Enkaz altında çektiği video ile vasiyetini bırakan Fatma Kurt, sevdiklerine ve borç aldıkları kişilere seslenerek helallik istedi.

Enkazdan yaklaşık 10 saat sonra ekipler tarafından enkazdan Fatma Kurt, eşi Adil Kurt, 2 çocuğu Ahmet Can ve Mustafa Kurt canlı kurtarılırken, Kurt Ailesi'nin 12 yaşındaki oğlu Bilal Efe Kurt hayatını kaybetti.

"Ölümden sonra geride kalacak olan şeyleri, borçlarımızı, yetim çocukların hakkını düşündüm"

O esnada ölümü düşündüğünü ifade eden Fatma Kurt, “Ölümden sonra geride kalacak olan şeyleri, borçlarımızı, yetim çocukların hakkını düşündüm. Beni üzen, yıpratan kendi borcum değildi. Başkalarının hakkıydı bende olan. Bilmiyorum bu çok tarifsiz bir acı. Şu an evin enkazından hastaneye geldik. Anlatamıyorum. O esnada yavrum yoktu. Bekledim gelmedi. Ümidimiz vardı ama artık ümidi kesmiştik. Çok zor olduğunu düşünüyorduk. Bizim üzerimizde 4 kat vardı. Betonlar üzerimize binmiştir, ölürüz diye düşünüyorduk. Ama çok güzel harikulâde bir şekilde yakınlarımız bizi kurtardı. Bu olaydan sonra beni sayısız arayan oldu. Herkese çok teşekkür ediyorum. Beni takdir ediyorlar. Maddi ve manevi destek olmak istiyorlar. Evini açmak isteyenler var ama benim başımı sokabileceğim bir evim var. Şu an başka bir şey istemedim. Enkazda kaldığım için biraz yıprandım ama şu an iyi durumdayım.” dedi.
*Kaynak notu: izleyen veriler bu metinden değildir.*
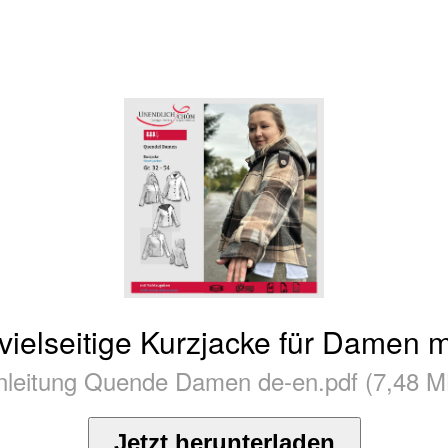
ielseitige Kurzjacke für Damen mit
nleitung Quende Damen de-en.pdf (7,48 M
Jetzt herunterladen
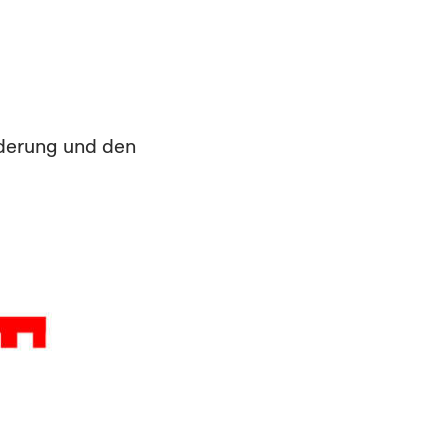
lderung und den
"Ne kadar güzel bir hayatımız vardı ama her şey yerle bir oldu"

3 oğlundan birini enkaz başında beklediğini ama gelmediğini kaydeden acılı anne Fatma Kurt, “Oğlumu bekledim enkaz başında gelmedi. Eşimin beli kırılmış onu hastaneye götürdük. Benim de belim ağrıyordu. Ben de muayene olacaktım ama ben başkalarını görünce ayakta olduğum için hakka girmek istemedim. Muayene olmadım. Bu yaşanılanlar anlatabilecek bir şeyler değil. Diri diri mezara gömülmek. Yavrum yanında cansız yatıyor. Ne kadar güzel bir hayatımız vardı ama her şey yerle bir oldu. Ne yapacağımı bilmiyorum. Şu an sadece iki oğlum için ayakta kalmaya çalışıyorum." şeklinde konuştu.